I liked going to the bars although it was daunting and most uncomfortable at first. It took a while to adjust even though these were “my people”.

So today, I was reading a first-hand account of the Toronto Bathhouse raided written by Phillip MacLeod. It was very interesting. Accompanying the article was a photo of Phillip. An attractive man with a beard and tousled hair. One would have guessed the photo was taken yesterday. Looking at the picture, he appeared to be a man in his 40’s or so. Reading along further I was shocked to discover that Mr. MacLeod passed away a year ago, on May 31st, 2010. He was 86 years old.
What?
I had to take out a pen and do some figuring.
He was born in 1925.
So he was 50ish in the photo and was 56 when the raid took place.
My mind did a flip.
How could Phillip be dead?
I was reading the article like it had been written recently when in reality it had been written the day or two following the raids in 1981.
Wow!
This definitely messed with my mind. This is “today” but the whole story- picture included, was of yesterday. I am talking about a life lived and passed on to the next level.
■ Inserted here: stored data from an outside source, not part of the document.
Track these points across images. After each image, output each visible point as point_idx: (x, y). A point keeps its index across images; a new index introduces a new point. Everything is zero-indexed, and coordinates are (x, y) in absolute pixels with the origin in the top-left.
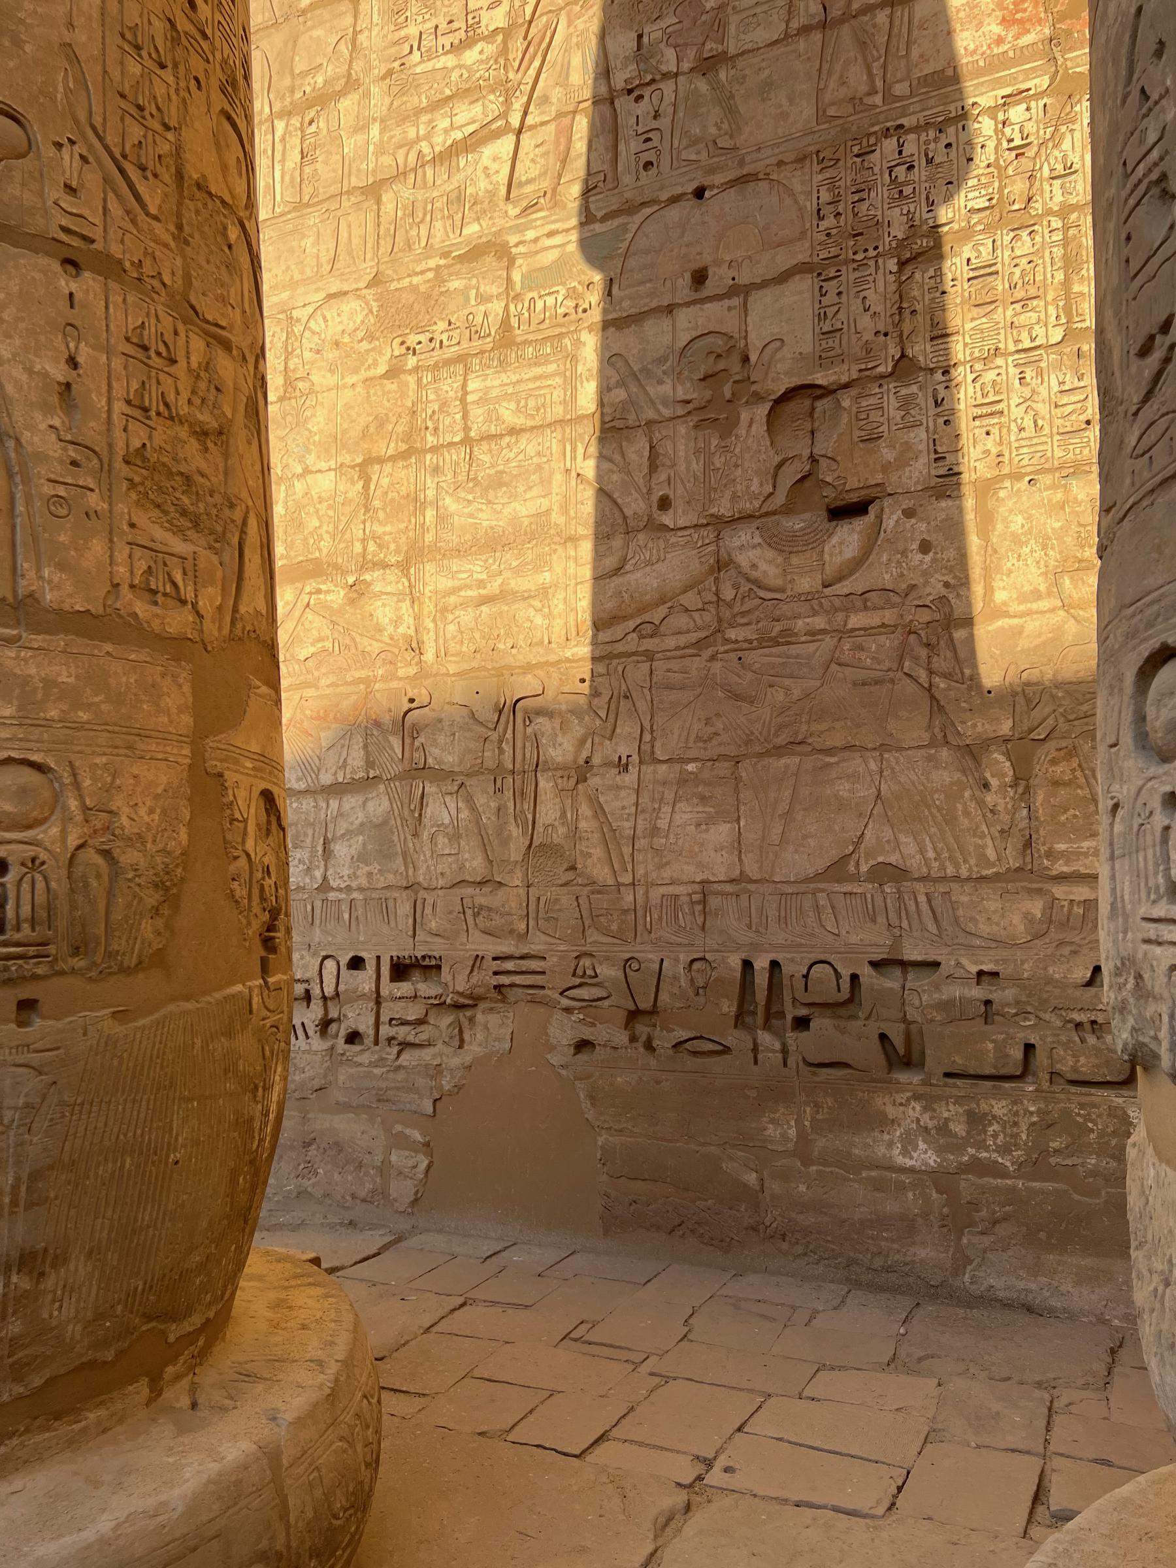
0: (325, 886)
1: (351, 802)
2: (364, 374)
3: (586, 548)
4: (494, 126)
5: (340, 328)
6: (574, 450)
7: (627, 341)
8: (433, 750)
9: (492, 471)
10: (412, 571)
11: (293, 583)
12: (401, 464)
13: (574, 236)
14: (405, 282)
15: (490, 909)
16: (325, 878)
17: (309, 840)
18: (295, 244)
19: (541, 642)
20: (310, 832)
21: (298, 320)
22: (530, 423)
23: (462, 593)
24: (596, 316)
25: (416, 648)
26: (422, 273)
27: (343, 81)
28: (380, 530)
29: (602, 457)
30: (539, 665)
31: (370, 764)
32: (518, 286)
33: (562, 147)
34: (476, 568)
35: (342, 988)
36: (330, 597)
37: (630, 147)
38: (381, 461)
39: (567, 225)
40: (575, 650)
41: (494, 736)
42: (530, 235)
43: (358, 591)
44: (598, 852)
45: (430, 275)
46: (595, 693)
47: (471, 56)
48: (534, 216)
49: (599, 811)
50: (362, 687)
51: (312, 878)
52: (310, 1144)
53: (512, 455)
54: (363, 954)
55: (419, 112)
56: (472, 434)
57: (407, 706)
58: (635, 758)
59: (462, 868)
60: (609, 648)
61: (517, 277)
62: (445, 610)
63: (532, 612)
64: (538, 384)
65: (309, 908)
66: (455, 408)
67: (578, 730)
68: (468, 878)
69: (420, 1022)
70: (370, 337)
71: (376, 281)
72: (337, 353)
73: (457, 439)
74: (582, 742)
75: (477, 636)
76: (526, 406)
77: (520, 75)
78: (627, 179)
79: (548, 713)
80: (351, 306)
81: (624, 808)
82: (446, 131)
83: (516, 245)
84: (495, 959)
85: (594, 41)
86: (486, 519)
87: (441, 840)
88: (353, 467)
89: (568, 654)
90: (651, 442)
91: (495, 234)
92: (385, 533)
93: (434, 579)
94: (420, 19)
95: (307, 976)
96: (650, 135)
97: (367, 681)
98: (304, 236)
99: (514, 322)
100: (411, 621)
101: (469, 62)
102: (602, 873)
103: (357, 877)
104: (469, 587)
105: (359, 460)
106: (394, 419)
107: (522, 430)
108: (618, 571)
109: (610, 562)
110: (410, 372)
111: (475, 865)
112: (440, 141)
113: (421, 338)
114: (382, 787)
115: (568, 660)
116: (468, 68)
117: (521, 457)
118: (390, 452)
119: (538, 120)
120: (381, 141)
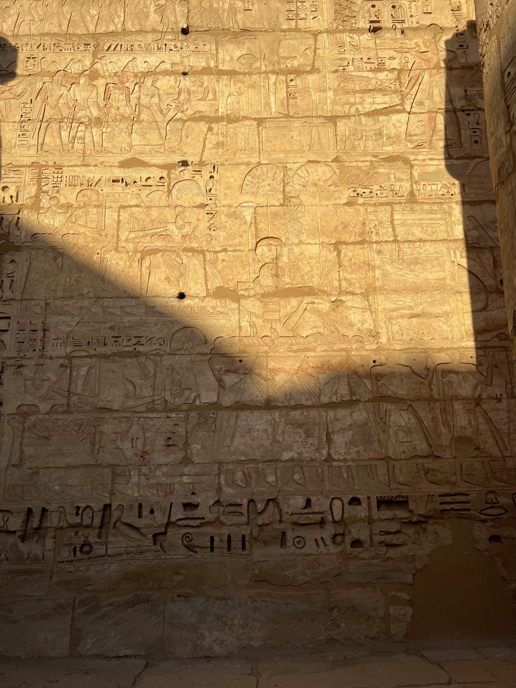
0: (329, 458)
1: (341, 413)
2: (332, 202)
3: (467, 297)
4: (397, 108)
5: (317, 177)
6: (455, 253)
7: (476, 211)
8: (391, 387)
9: (412, 257)
10: (370, 298)
11: (296, 296)
12: (359, 246)
13: (443, 163)
14: (355, 164)
15: (434, 470)
16: (329, 454)
17: (316, 433)
18: (286, 132)
19: (447, 338)
20: (317, 428)
21: (290, 169)
22: (429, 238)
23: (401, 311)
24: (458, 198)
25: (375, 335)
26: (363, 161)
27: (310, 67)
28: (349, 277)
29: (468, 257)
30: (448, 349)
31: (352, 393)
32: (417, 178)
33: (433, 125)
34: (407, 300)
35: (346, 515)
36: (320, 306)
37: (466, 133)
38: (346, 243)
39: (439, 157)
40: (467, 343)
41: (426, 382)
42: (420, 157)
43: (337, 304)
44: (491, 441)
45: (368, 164)
46: (479, 364)
47: (382, 76)
48: (422, 150)
49: (489, 421)
50: (344, 353)
51: (321, 454)
52: (333, 609)
53: (422, 251)
54: (359, 496)
55: (355, 92)
56: (399, 238)
57: (373, 364)
58: (504, 395)
59: (415, 448)
60: (484, 344)
61: (415, 174)
62: (390, 319)
63: (441, 324)
64: (432, 222)
65: (320, 471)
66: (388, 224)
67: (473, 381)
68: (418, 454)
69: (398, 532)
70: (336, 185)
71: (336, 160)
72: (315, 189)
73: (391, 239)
74: (475, 387)
75: (411, 332)
76: (427, 230)
77: (408, 90)
78: (466, 145)
79: (457, 373)
80: (321, 169)
81: (502, 419)
82: (371, 103)
83: (414, 160)
84: (440, 496)
85: (444, 87)
86: (410, 278)
87: (401, 434)
88: (330, 244)
89: (463, 345)
90: (493, 255)
91: (401, 153)
92: (352, 278)
93: (382, 303)
94: (352, 53)
95: (323, 509)
96: (476, 130)
97: (346, 350)
98: (291, 130)
99: (416, 193)
100: (372, 322)
101: (380, 78)
102: (495, 452)
103: (350, 454)
104: (405, 309)
105: (334, 241)
106: (353, 225)
107: (425, 241)
108: (484, 309)
109: (481, 305)
110: (360, 205)
111: (422, 447)
112: (368, 108)
113: (367, 191)
114: (361, 406)
115: (463, 347)
116: (381, 81)
117: (427, 252)
118: (351, 240)
119: (418, 111)
120: (335, 99)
All these thoughts and more flooded into my mind as I took a walk in the afternoon rain. After reading the story Philip had written and discovered that time truly waits for no man, I had to get out and get the adrenaline flowing or whatever it is that flows when one walks a distance and feels 100% better in body and spirit when the walk has terminated.

A friend had e-mailed me earlier today, answering another e-mail where I had lamented the loss of Ken Kostick at 56 years of age and a friend of local theatre Moe Cloutier at only 40 years of age. Both passing’s were much too soon.
She said in her e-mail- “None of us gets out of this life alive.”
It’s true.
We all are treading down the same path to eternity, some sooner than others.

This brings me to some kind of point I was trying to make when I started writing this blog.
Life is short.
Here I am staring 60 in the face.
Whuck?
I know people tell me- “God, you don’t look 60!!”
Thanks for that. I don’t feel 60- whatever 60 is supposed to feel like today.
“Things” make me feel like 60 however. Recently, I applied for my Canada Pension. I start receiving that in August- if that asshole Harper doesn’t spend all the money in all the Government Banks in Ottawa on those freeking fighter jets.

Another friend said- only a year ago, “Rob, the way I figure it, we’ve got 20 good years left.”
This year on her Birthday she e-mailed- “19 years left!”

It’s all going too bloody fast.
I still have a load of travelling I want to do.
I want to write more.
I want to do new things.
Maybe I want to move again and start all over again.
There’s still a world full of new people and places.
In the meantime I get my senior’s discount at Zellers. That’s a plus. I am working on getting discounts elsewhere.

Finally, one other friend tells me once I hit 60 I have to ask every clerk or salesperson I deal with in every store I go into-

“Do I get a discount on that? I’m a senior living on a fixed income!”